Mouhamed Soumah, 34, from Guinea, who was an accountant in his home country, moved to Ghardaia in July 2017, and worked on a construction site. He said that police detained him and two co-workers at the construction site on March 1, telling them it was just for an identity check.
But at the police station, they were transferred with dozens of other men to a warehouse after being denied permission to get their belongings or contact their consulates and were taken to Bordj Badji Mokhtar. From there, gendarmes took them on trucks to an area near the border and ordered them at gunpoint to march toward Mali.
At In Khalil, 26 of them managed to negotiate a paid transport on a private pick-up truck to Gao. Soumah said that, during their two-day journey to Gao, armed men who he believed were rebels stopped them several times and demanded money before letting them continue.
Ousmane Sigide, 25, and Mohamed Dembere, 27, both Malians, who were arrested with him, gave similar accounts.
Sokodu Seydou, 28, a Malian, said that he started working as a welder in Ghardaia in May 2017 without a residency permit. He said that plain-clothes police came to his work site on March 1, asking to see his papers. When he showed them his passport, they took him and two colleagues to a police station in Ghardaia, also denying him a chance to retrieve his money from his room and to contact consular officials.
He said that he and dozens of other detainees there were fed and not mistreated, but were taken on buses to Adrar. The police handed them to the gendarmes, who put them in a warehouse-like structure for the night, then taken with hundreds of other men on trucks close to the Mali border and ordered to walk toward the border.

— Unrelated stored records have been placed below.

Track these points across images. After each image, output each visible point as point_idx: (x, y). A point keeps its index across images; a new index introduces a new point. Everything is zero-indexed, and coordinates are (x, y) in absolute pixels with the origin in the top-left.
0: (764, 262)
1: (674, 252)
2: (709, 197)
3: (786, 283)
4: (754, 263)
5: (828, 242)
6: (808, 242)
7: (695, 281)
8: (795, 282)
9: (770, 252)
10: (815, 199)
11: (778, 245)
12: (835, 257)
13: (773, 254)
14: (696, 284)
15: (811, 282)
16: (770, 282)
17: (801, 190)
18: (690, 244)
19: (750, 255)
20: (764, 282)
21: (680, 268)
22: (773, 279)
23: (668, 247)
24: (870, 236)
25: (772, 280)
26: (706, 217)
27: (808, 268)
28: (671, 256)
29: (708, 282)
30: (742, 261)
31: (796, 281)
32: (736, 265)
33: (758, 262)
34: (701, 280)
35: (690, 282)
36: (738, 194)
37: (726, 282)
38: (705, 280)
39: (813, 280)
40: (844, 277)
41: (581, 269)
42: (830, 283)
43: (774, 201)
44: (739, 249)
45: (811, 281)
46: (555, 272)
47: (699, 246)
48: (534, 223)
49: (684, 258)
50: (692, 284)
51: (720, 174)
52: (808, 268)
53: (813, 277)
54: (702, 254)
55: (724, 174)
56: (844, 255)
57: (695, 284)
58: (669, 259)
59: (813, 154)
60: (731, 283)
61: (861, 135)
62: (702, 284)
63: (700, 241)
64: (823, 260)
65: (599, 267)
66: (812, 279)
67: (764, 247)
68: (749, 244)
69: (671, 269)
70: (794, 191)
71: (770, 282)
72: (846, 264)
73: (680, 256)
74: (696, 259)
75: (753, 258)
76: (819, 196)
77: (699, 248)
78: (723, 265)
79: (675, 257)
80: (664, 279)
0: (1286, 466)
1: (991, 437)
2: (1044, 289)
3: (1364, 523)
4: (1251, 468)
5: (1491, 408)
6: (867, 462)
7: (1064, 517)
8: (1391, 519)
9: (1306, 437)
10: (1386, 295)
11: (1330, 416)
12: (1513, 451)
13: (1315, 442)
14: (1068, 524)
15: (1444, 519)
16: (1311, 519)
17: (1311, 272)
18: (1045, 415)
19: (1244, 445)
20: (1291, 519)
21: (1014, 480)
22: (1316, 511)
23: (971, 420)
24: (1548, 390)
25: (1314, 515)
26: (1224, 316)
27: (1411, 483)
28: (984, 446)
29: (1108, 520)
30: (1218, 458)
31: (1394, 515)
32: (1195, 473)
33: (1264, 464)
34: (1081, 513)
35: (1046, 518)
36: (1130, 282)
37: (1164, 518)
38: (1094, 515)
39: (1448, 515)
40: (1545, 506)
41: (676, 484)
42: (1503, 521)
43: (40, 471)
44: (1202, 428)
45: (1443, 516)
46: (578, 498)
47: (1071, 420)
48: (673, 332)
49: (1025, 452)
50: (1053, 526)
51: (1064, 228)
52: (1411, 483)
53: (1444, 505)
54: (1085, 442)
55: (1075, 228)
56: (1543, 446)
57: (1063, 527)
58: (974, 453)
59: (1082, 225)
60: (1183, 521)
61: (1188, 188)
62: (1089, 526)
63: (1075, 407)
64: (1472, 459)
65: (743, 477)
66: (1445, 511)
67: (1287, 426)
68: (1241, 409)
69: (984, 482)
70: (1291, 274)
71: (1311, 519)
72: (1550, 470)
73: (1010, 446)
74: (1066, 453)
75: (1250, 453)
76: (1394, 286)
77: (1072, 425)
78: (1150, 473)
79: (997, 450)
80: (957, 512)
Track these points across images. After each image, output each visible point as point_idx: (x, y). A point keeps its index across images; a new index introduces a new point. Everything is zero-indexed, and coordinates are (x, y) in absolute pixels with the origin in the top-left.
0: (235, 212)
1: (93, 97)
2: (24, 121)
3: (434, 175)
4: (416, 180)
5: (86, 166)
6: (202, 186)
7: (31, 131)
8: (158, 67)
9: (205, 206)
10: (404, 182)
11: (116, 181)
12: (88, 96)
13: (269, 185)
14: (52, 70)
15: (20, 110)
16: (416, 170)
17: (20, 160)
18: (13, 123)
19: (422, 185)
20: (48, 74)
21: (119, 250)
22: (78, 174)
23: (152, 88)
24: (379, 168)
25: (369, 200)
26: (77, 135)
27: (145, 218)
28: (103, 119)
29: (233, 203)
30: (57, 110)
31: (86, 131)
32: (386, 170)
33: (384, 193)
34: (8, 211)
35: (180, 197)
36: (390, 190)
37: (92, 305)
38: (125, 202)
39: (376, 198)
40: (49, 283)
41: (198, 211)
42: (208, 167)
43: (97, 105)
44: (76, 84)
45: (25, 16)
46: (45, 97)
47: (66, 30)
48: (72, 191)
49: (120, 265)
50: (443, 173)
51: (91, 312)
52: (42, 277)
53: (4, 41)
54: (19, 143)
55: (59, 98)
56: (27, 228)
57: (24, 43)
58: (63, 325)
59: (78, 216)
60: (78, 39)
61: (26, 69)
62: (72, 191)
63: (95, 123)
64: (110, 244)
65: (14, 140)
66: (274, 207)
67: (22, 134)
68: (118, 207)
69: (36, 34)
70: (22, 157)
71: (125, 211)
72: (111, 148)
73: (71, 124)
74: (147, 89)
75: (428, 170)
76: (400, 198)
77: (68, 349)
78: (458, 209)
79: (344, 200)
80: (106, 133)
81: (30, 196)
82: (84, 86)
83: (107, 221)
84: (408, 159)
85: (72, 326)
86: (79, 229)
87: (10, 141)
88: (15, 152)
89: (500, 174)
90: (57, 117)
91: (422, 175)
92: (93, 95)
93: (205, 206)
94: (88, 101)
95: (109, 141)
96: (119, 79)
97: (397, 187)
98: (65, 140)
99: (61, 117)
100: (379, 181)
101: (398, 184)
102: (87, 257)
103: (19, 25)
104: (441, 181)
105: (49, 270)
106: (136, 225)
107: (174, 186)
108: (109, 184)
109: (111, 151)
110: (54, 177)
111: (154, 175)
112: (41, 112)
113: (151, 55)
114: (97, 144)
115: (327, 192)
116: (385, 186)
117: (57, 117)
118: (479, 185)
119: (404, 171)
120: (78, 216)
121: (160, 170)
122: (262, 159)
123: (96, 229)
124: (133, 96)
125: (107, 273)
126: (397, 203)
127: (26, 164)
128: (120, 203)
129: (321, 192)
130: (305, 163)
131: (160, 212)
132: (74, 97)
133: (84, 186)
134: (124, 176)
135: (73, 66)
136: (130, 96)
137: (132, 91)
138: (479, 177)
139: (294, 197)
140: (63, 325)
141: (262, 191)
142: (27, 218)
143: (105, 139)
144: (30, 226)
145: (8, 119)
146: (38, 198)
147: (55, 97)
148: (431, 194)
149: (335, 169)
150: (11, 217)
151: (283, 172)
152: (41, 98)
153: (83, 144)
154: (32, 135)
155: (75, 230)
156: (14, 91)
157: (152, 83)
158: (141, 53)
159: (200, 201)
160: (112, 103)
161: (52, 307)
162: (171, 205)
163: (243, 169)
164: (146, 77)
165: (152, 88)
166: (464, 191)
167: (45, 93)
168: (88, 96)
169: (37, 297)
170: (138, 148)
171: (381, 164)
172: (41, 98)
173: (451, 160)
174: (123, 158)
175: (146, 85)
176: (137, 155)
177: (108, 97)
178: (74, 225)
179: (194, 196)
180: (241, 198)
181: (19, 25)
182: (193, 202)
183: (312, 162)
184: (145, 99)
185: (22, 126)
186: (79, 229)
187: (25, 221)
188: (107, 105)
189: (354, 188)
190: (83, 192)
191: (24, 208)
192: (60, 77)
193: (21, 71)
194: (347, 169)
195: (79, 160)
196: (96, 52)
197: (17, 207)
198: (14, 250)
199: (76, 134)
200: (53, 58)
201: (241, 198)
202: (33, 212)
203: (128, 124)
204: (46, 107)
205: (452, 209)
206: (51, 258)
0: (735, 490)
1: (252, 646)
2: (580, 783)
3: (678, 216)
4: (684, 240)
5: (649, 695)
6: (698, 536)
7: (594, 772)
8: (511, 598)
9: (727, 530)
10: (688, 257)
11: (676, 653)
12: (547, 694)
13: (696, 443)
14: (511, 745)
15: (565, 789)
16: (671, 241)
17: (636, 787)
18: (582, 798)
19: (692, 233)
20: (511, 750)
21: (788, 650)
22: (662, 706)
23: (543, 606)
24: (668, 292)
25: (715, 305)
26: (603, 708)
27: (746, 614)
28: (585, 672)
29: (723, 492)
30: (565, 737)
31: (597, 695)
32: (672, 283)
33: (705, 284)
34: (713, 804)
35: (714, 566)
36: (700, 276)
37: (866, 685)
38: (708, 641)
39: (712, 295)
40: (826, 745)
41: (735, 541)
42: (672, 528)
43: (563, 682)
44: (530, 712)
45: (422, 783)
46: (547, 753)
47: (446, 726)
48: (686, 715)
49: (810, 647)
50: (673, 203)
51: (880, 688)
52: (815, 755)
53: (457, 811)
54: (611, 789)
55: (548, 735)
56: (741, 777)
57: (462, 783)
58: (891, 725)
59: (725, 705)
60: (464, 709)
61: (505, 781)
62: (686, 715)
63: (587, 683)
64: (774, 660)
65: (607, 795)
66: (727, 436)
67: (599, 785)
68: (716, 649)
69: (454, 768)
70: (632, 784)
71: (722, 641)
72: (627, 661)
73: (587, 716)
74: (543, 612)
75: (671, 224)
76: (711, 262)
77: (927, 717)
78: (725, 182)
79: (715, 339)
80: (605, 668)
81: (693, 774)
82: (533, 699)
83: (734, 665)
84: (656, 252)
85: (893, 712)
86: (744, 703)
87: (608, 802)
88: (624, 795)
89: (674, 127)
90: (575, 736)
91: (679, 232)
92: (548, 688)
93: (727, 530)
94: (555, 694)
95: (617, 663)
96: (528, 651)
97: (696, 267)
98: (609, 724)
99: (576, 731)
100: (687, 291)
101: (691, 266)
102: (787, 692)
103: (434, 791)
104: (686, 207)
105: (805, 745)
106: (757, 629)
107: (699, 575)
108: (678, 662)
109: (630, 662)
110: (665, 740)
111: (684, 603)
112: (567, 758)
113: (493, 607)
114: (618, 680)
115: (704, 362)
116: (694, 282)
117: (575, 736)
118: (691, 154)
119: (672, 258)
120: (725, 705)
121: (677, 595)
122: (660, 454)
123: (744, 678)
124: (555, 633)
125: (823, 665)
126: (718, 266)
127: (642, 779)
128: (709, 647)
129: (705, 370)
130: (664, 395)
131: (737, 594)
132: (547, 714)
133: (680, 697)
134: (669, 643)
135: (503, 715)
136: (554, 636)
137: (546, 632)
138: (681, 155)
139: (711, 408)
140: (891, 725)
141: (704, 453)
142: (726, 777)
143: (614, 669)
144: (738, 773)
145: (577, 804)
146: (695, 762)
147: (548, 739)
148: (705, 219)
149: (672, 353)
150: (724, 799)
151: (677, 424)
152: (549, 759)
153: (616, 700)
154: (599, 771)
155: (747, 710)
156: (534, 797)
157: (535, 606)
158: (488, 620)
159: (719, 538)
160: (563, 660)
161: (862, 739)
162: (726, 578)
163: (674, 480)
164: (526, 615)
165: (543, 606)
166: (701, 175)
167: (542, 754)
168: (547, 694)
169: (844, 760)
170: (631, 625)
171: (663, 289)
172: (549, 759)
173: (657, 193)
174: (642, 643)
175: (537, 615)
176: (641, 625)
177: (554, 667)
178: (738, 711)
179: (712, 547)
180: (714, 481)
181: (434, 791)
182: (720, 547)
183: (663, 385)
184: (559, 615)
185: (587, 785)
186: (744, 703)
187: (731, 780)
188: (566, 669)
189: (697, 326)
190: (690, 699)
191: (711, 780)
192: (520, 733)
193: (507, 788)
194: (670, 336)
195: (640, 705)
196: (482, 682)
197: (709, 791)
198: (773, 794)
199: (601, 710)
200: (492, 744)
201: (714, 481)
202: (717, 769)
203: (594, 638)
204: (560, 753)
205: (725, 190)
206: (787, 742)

They walked to Khalil, and about 100 of them paid a local driver to take them on a truck to Gao. He said they were stopped several times on the road to Gao by groups of 5 to 10 men holding rifles and wearing clothes with no distinctive insignia. At one stop, the men asked them to pay 15,000 CFA francs each (US$28). When he said he did not have the money, the men beat him and others who refused to pay, took their phones, then released them. Seydou said they arrived in Gao on March 7, after two days on the road.
The Algerian government has legitimate authority to deport undocumented migrants. But it must comply with international law. As a party to the International Convention on the Protection of the Rights of All Migrant Workers and Members of their Families (Migrants Workers’ Convention), Algeria is prohibited from collective expulsions of migrant workers and their families and is required to examine and rule on each potential expulsion individually. The convention applies to all migrant workers and their families, irrespective of their legal or work status.
The treaty obliges the country’s government to inform migrant workers and their families before expulsion of their right to contact their consular authorities, their right to challenge their expulsion before the competent authorities, and to suspend the removal until that challenge is decided. Furthermore, anyone fearing persecution or other serious harm in their home country has the right to seek asylum.
In addition, in case of expulsion, the convention states that “the person concerned shall have a reasonable opportunity before or after departure to settle any claims for wages and other entitlements due to him or her and any pending liabilities.”
The convention obliges state parties to respect the rights to liberty and security of migrant workers and members of their families.